## Instruction
Retype every one of the items below line for line, keeping each character unchanged.

## Stored data entries
'''

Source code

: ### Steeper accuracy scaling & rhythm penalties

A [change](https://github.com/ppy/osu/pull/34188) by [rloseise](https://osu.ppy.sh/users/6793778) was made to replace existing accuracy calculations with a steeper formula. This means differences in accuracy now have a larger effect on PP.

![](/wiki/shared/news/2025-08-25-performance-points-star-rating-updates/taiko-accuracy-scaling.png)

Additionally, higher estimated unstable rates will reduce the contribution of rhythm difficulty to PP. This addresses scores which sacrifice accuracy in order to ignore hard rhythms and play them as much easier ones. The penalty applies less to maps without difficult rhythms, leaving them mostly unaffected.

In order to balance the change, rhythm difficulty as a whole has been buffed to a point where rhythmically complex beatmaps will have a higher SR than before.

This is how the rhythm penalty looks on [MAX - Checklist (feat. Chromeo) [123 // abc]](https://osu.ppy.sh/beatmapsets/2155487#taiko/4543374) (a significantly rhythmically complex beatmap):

'''

## Your solution
Source code

: ### Steeper accuracy scaling & rhythm penalties

A [change](https://github.com/ppy/osu/pull/34188) by [rloseise](https://osu.ppy.sh/users/6793778) was made to replace existing accuracy calculations with a steeper formula. This means differences in accuracy now have a larger effect on PP.

![](/wiki/shared/news/2025-08-25-performance-points-star-rating-updates/taiko-accuracy-scaling.png)

Additionally, higher estimated unstable rates will reduce the contribution of rhythm difficulty to PP. This addresses scores which sacrifice accuracy in order to ignore hard rhythms and play them as much easier ones. The penalty applies less to maps without difficult rhythms, leaving them mostly unaffected.

In order to balance the change, rhythm difficulty as a whole has been buffed to a point where rhythmically complex beatmaps will have a higher SR than before.

This is how the rhythm penalty looks on [MAX - Checklist (feat. Chromeo) [123 // abc]](https://osu.ppy.sh/beatmapsets/2155487#taiko/4543374) (a significantly rhythmically complex beatmap):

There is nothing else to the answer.